I provvedimenti per prevenire il gioco d’azzardo patologico non sono un impiccio burocratico

Solo otto comuni della nostra provincia hanno provveduto a emanare un regolamento per i limiti orari relativi all’utilizzo di slot-machine nei locali pubblici. È il grido d’allarme che Salvatore Perrone, questore di Biella, lancia in questi giorni sui giornali locali.

Mi unisco a lui nel sollecitare i sindaci ancora inadempienti a provvedere al più presto, e lo faccio perché non è questione da sottovalutare: si tratta di applicare una normativa approvata dal Consiglio regionale la scorsa primavera.

In Regione ci siamo particolarmente presi a cuore il problema legato al gioco d’azzardo e alle conseguenze della ludopatia, ormai riconosciuta come fenomeno patologico tanto da inserirne il contrasto nei Livelli essenziali di assistenza, ossia in quei percorsi terapeutici interamente a carico del Servizio sanitario nazionale.

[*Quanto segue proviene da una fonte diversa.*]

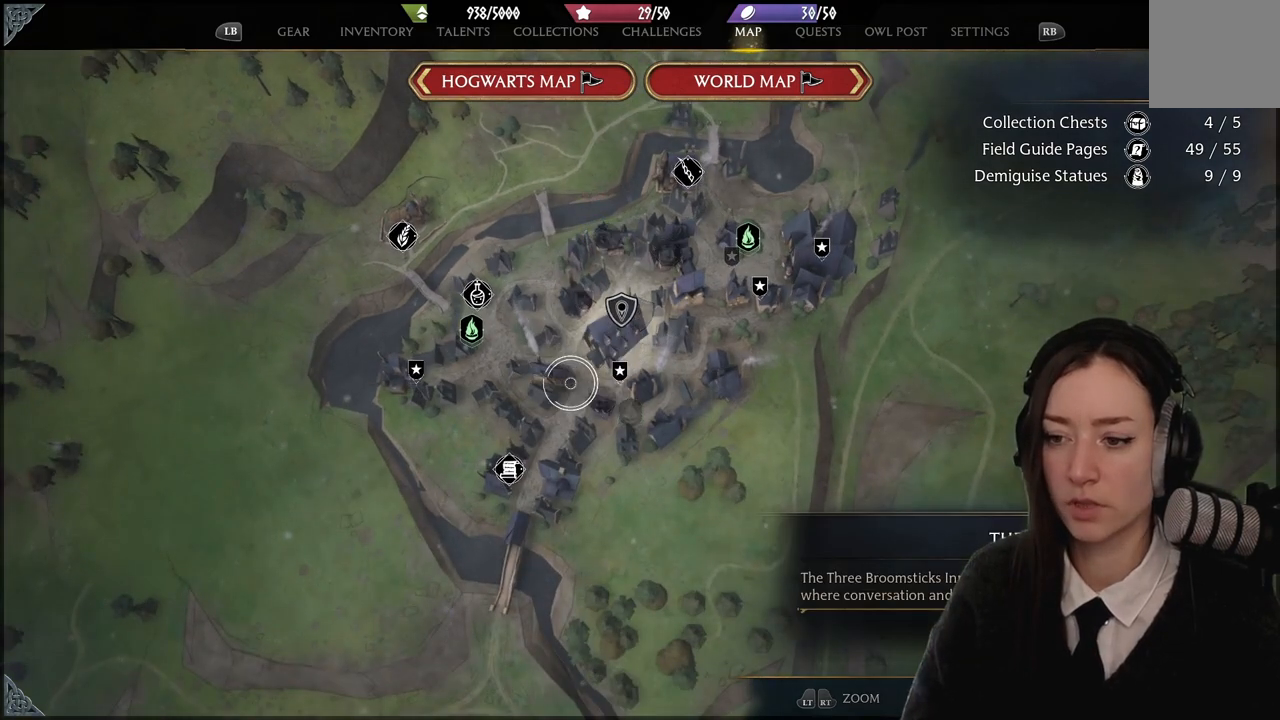
{"buttons": [], "left_stick": "center", "right_stick": "center", "events": [[34, "left_stick", "down-right"], [134, "left_stick", "center"]]}
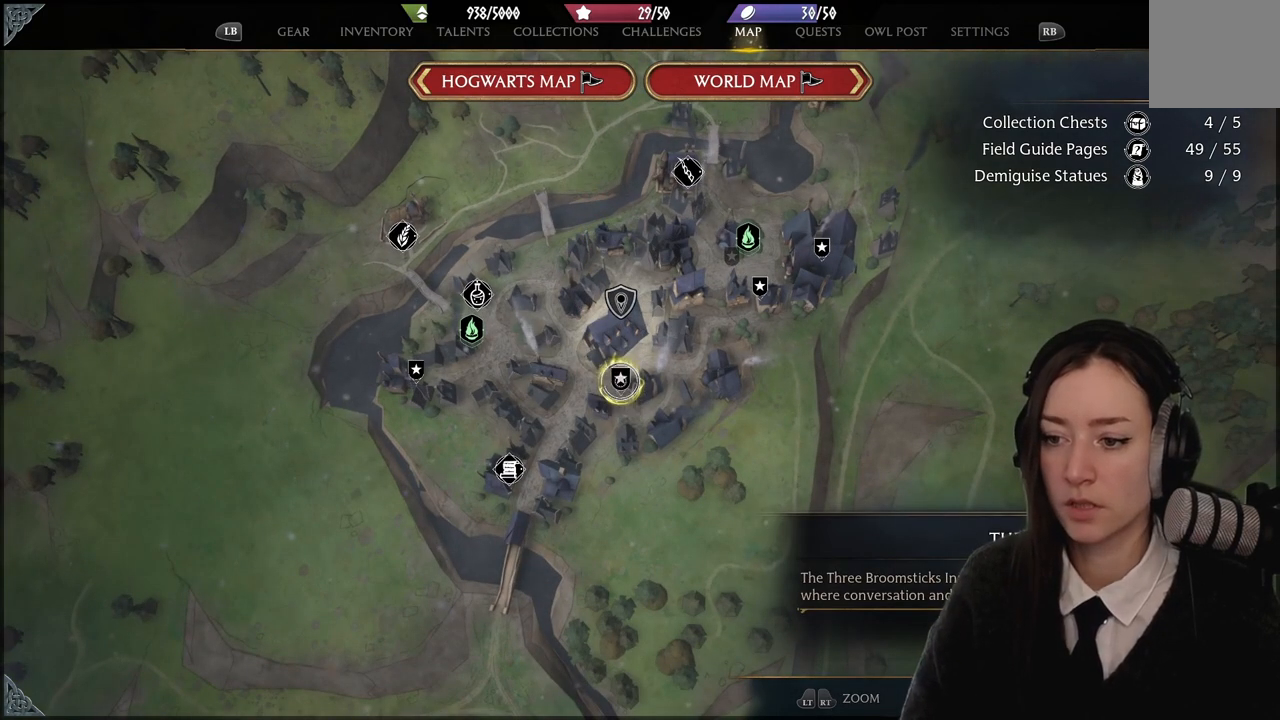
{"buttons": [], "left_stick": "center", "right_stick": "center", "events": [[67, "left_stick", "down"], [200, "left_stick", "center"]]}
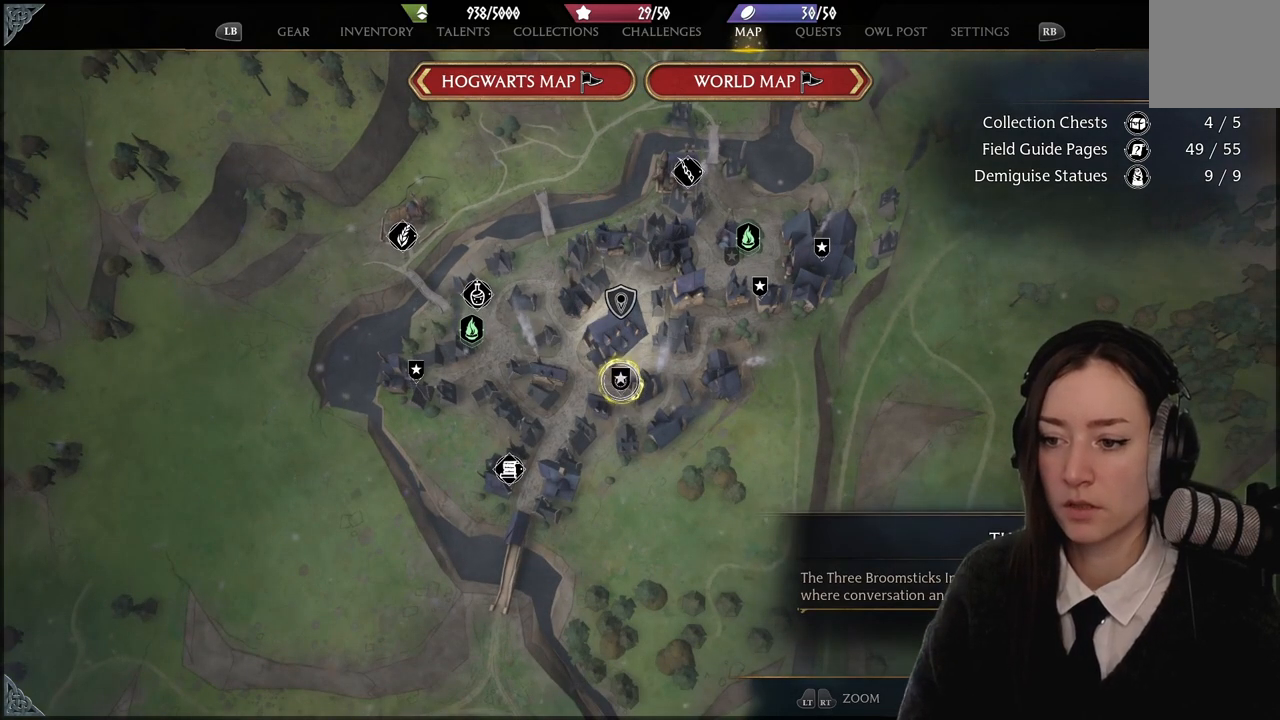
{"buttons": [], "left_stick": "center", "right_stick": "center", "events": [[234, "right_stick", "down"], [401, "right_stick", "center"]]}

A questo punto, da parte dei sindaci, adeguarsi tempestivamente alla normativa regionale diventa un doveroso atto di responsabilità sociale nei confronti della popolazione.

La legge regionale, oltre alla restrizione oraria che ogni comune deve imporre tra le tre e le otto ore di divieto d’utilizzo, fissa norme per l’installazione delle slot, che non possono essere piazzate in locali troppo vicini ai luoghi definiti come sensibili: chiese, impianti sportivi, ospedali, banche e bancomat, stazioni ferroviarie, scuole (a questo proposito, secondo un’indagine di Nomisma in collaborazione con l’Università di Bologna, pubblicata in questi giorni, sono un milione e 240mila gli studenti italiani che tentano la fortuna con il gioco d’azzardo).

È uno sforzo che come comunità abbiamo il dovere di fare a tutela della salute dei cittadini, che non può – e non deve – essere trattato come un impiccio burocratico.